2022年12月22日(木)(憲法千話)
憲法便り#6830:守山義雄文集より「ベルリン特派員時代」【連載第30回】「ナチスと宗教」(昭和十五年五月二十五日発:ベルリンにて)
「世界から驚異の眼をもって注目された独ソ接近は、見方を変へれば既成宗教を否定する二つの新しい国家の結合であった。そこにこんどの欧州戦争の持つ意義について一つの新しい視野が開かれてくる。そしてそれはこんどの大戦と欧州文化の将来を論ずる時、切離すことのできない大きな問題を提供してゐる。
欧州のキリスト教的資本主義文明にまづ革命の烽火を揚げたのがレーニンの共産主義であった。

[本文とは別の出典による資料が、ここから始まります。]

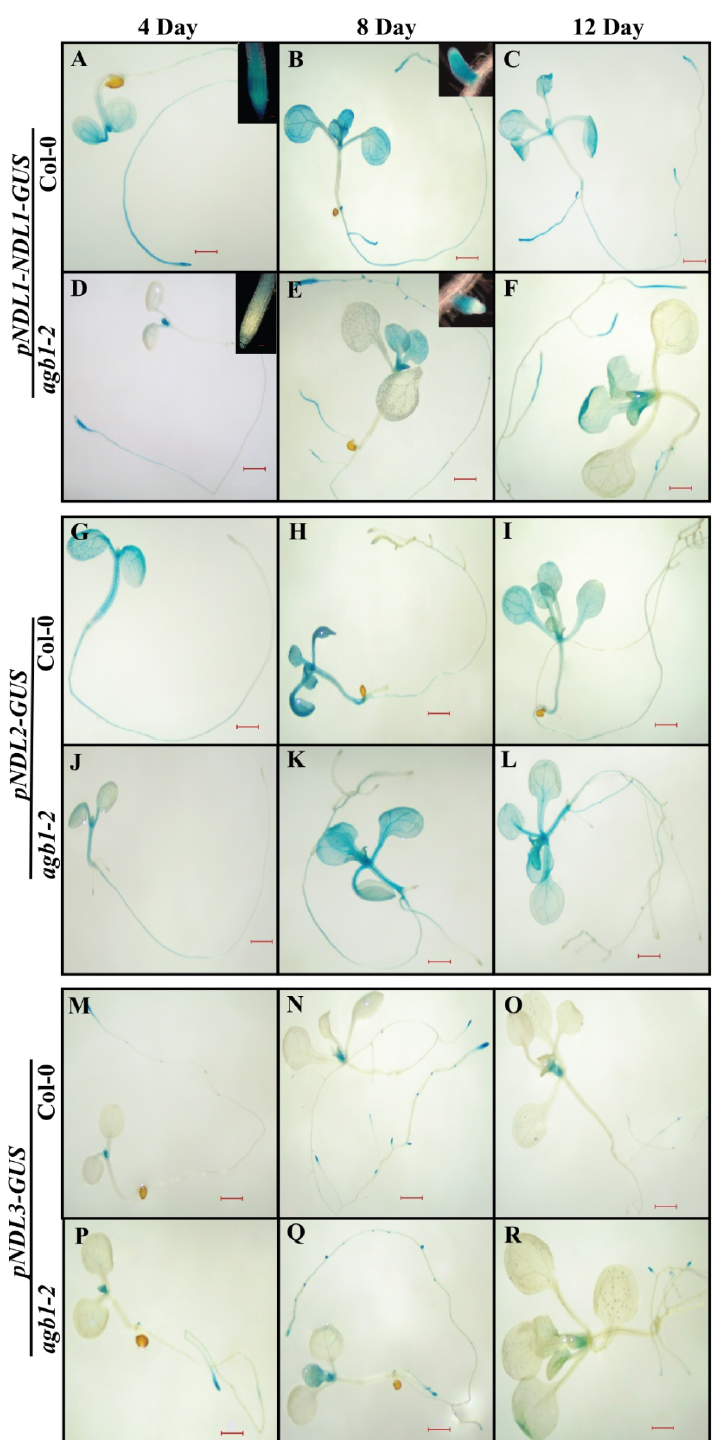
Figure 3. In planta expression analysis of NDL gene family during di ff erent developmental stagesin presence and absence of AGB1 : ( A-C, G-I and M-O ). Histochemical GUS staining of pNDL1-NDL1-GUS , pNDL2-GUS and pNDL3-GUS seedlings in wild type Col-0 background. ( D-F, J-L and P-R ). Histochemical GUS staining of pNDL1-NDL1-GUS , pNDL2-GUS and pNDL3-GUS seedlings in agb1-2 mutant background. Histochemical GUS analysis in transgenic Arabidopsis plants during di ff erent stages of development was carried out 4 day, 8 day, and 12 day old seedlings were analyzed. GUS expression is under the control of NDL2 and NDL3 promoter and translational fusion in case of NDL1 , Scale Bar = 0.2 µ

ついで同じ線に沿って立上がったのがヒットラー総統のナチズムである。この二つのイズムは最初たがひに政治的理由から相反目したが、いま同じ政治的理由から手を握るにいたった。手を握って彼らはたがひに驚きあってゐる。物質的には利害の相通ずる善隣であり、精神的にはその根本において共同の目標を持つ友邦たることを発見したからである。独ソの共同目標たるキリスト教文化の否定――こゝにこんどの大戦勃発とともに規制文化は深刻な危機に立ってゐるといへる。或はそれはもっと大きな世界的意味を持ってゐるかも知れない。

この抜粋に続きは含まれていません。